Korban Pelecehan KRL Bersuara: Akar Masalah pada Mentalitas Laki-Laki, Bukan Pakaian Perempuan

Pelecehan Seksual di KRL: Perempuan Tuntut Perubahan Mindset Laki-Laki

Jakarta, [Tanggal Hari Ini] - Kasus pelecehan seksual di transportasi umum, khususnya Kereta Rel Listrik (KRL) Commuter Line, kembali menjadi sorotan tajam. Dua perempuan muda, Bina (22) dan Cecil (22), dengan berani menyuarakan pendapat mereka mengenai akar permasalahan dan solusi yang seharusnya diambil.

Bina, dalam wawancaranya, dengan tegas menyatakan bahwa tanggung jawab pencegahan pelecehan seksual tidak seharusnya dibebankan hanya kepada perempuan. Ia mengkritik pandangan yang menyalahkan korban berdasarkan pakaian yang dikenakan. "Semua kasus pelecehan seksual yang terjadi di KRL itu bukan salah perempuan," tegasnya. "Yang salah adalah pemikiran laki-laki yang selalu ingin merendahkan dan melecehkan perempuan."

Ia menyoroti adanya mentalitas merendahkan perempuan yang masih kuat di sebagian kalangan laki-laki. Sikap ini, menurutnya, menciptakan dominasi dan perasaan berhak untuk menguasai serta melecehkan. Bina menekankan pentingnya edukasi yang komprehensif bagi laki-laki agar tidak menjadi pelaku pelecehan seksual.

"Bukan selalu perempuan yang dituntut agar tidak menjadi korban, seperti harus berpakaian tertutup, melainkan laki-laki harus diedukasi agar tidak menjadi pelaku," jelasnya. Bina menceritakan pengalamannya sendiri menjadi korban pelecehan seksual meski sudah mengenakan pakaian oversize dan celana bahan hitam. Pengalaman ini membuktikan bahwa pelecehan terjadi bukan karena pakaian korban, melainkan karena niat pelaku.

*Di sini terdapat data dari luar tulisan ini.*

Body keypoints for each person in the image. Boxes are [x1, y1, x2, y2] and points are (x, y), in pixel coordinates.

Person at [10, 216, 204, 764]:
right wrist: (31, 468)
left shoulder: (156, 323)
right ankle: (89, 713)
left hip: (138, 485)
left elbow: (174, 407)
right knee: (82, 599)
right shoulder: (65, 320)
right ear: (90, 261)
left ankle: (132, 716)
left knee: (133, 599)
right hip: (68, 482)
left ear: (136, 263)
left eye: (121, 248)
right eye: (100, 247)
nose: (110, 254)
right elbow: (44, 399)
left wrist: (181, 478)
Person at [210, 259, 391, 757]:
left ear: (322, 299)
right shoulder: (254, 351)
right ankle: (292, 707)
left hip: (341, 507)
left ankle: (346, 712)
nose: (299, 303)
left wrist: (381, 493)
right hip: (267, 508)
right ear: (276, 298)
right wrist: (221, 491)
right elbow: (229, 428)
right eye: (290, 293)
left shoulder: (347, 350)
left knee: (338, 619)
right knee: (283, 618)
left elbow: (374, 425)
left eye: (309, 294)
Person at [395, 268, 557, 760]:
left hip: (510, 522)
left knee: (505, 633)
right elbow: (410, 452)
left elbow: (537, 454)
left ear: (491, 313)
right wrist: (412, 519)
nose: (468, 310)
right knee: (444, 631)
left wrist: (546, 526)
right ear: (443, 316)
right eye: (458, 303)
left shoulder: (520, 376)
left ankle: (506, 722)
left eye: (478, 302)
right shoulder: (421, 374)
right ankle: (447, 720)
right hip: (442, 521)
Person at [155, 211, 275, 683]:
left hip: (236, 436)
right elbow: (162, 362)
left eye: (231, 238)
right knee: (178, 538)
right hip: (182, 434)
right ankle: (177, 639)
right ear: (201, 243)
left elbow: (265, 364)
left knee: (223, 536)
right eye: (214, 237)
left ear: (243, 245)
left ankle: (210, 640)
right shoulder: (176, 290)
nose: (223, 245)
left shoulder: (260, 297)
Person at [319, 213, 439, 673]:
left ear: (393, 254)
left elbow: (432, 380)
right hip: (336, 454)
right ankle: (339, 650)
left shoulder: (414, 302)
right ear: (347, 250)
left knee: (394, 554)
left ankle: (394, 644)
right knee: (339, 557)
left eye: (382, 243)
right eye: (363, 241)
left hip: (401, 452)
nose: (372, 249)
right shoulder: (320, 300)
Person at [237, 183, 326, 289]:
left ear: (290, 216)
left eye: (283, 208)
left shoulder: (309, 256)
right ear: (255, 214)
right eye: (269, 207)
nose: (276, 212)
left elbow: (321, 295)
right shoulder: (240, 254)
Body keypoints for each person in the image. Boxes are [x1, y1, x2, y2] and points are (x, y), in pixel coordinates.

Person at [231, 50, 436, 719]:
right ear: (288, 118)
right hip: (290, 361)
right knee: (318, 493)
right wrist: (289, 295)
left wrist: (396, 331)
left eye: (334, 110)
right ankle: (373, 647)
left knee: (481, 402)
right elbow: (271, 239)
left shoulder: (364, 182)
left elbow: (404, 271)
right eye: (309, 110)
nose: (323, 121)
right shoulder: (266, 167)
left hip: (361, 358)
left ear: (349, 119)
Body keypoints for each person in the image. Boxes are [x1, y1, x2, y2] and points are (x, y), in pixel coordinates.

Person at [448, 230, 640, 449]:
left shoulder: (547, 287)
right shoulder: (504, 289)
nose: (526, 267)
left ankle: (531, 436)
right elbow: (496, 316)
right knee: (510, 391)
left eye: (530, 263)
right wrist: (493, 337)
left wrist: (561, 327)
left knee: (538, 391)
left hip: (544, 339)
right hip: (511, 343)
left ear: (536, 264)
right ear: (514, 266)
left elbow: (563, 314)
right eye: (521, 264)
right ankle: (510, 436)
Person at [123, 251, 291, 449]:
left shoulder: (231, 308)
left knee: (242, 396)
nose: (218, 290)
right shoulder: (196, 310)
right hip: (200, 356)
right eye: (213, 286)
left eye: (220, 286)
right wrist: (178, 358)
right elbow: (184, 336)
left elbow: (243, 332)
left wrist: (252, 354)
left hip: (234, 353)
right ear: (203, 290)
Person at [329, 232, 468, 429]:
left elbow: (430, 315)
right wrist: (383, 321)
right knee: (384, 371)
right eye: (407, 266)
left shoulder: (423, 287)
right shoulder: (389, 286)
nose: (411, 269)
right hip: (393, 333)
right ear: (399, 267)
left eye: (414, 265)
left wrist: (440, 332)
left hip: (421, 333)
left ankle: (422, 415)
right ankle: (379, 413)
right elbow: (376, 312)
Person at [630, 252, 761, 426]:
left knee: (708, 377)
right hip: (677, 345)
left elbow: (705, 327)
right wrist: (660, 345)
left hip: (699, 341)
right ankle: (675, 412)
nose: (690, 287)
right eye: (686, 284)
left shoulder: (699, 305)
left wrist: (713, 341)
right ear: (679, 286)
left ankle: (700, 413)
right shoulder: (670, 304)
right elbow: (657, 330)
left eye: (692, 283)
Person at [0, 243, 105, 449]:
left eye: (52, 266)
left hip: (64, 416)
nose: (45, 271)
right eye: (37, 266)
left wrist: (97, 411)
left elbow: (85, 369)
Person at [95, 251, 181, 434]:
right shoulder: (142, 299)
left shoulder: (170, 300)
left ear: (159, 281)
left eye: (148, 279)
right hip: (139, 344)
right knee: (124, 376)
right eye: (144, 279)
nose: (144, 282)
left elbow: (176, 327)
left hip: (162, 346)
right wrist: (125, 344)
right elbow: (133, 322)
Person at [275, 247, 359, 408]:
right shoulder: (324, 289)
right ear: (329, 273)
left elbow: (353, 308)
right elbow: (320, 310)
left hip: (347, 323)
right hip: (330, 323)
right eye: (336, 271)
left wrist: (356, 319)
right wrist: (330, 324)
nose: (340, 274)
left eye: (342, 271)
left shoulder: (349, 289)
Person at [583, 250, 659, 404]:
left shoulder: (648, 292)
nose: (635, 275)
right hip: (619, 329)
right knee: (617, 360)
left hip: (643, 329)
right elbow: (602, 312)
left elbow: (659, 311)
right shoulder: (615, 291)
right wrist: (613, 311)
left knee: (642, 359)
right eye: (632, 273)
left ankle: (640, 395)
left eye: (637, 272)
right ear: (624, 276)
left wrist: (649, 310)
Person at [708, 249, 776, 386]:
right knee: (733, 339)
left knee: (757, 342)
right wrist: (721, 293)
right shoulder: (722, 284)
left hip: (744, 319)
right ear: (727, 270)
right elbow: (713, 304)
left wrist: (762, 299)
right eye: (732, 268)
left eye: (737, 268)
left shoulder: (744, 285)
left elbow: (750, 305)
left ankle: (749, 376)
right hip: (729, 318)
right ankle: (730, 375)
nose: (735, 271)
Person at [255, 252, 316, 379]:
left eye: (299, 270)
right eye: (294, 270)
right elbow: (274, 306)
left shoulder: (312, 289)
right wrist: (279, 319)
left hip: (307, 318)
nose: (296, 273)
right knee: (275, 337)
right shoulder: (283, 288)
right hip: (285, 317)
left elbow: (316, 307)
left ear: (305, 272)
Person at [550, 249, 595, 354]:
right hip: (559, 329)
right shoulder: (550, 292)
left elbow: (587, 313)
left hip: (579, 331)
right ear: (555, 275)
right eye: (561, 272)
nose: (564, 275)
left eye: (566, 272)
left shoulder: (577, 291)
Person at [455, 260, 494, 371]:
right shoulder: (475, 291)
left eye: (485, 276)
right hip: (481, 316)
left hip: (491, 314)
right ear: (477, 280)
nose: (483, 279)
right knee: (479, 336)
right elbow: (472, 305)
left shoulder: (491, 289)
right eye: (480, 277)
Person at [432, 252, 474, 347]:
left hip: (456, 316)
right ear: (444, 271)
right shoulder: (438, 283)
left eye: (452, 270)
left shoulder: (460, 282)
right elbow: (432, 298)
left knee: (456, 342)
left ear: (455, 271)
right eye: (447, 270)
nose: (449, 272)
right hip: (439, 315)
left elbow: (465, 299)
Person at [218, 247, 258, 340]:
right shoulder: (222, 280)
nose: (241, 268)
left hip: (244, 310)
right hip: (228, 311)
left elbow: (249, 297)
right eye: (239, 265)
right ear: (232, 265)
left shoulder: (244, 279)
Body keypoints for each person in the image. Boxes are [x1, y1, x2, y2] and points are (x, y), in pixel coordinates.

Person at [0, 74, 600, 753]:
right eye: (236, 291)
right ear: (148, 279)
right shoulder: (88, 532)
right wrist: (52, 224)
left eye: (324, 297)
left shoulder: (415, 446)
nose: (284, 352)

Cecil, seorang mahasiswi yang juga penumpang KRL, sependapat dengan Bina. Ia menekankan bahwa fokus utama dalam pencegahan pelecehan seksual seharusnya adalah peningkatan kesadaran laki-laki. "Daripada antisipasi perempuan, justru lebih ke kesadaran laki-laki terhadap pelecehan seksual di KRL," ujarnya.

Cecil menambahkan bahwa perempuan sudah berupaya maksimal untuk menjaga diri dan berhati-hati. Namun, upaya ini akan sia-sia jika pelaku, yang notabene adalah laki-laki, tidak memiliki kesadaran yang cukup. "Kalau memang pemikiran laki-laki tidak ada yang aneh dan kesadarannya terhadap pelecehan seksual tinggi, tidak akan ada korban dan kasus lagi di KRL," tegasnya.

Cecil kemudian menceritakan pengalamannya sendiri, di mana ia kerap menjadi sasaran laki-laki berusia sekitar 40 tahun yang berusaha mendekati bagian belakang tubuhnya. Meskipun sudah berusaha menghindar, pelaku tetap berusaha mendekat. Pengalaman ini semakin menguatkan keyakinannya bahwa edukasi tentang pelecehan seksual sangat penting untuk diberikan kepada laki-laki.

Solusi yang Ditawarkan:

  • Edukasi yang Komprehensif: Program edukasi yang menyasar laki-laki tentang batasan-batasan dalam berinteraksi dengan perempuan, pentingnya menghormati ruang pribadi, dan konsekuensi hukum dari tindakan pelecehan seksual.
  • Kampanye Kesadaran Publik: Kampanye yang gencar untuk meningkatkan kesadaran masyarakat tentang berbagai bentuk pelecehan seksual dan dampaknya bagi korban.
  • Penegakan Hukum yang Tegas: Aparat penegak hukum harus menindak tegas pelaku pelecehan seksual agar memberikan efek jera dan melindungi korban.
  • Pelatihan bagi Petugas KRL: Petugas KRL perlu dilatih untuk mengenali potensi terjadinya pelecehan seksual dan mengambil tindakan yang tepat untuk melindungi korban.
  • Penyediaan Layanan Dukungan bagi Korban: Korban pelecehan seksual membutuhkan dukungan psikologis dan hukum. Pemerintah dan organisasi masyarakat perlu menyediakan layanan dukungan yang mudah diakses.

Kedua perempuan ini berharap, dengan adanya kesadaran dan tindakan nyata dari semua pihak, kasus pelecehan seksual di KRL dan transportasi umum lainnya dapat diminimalisir, menciptakan ruang publik yang aman dan nyaman bagi semua orang.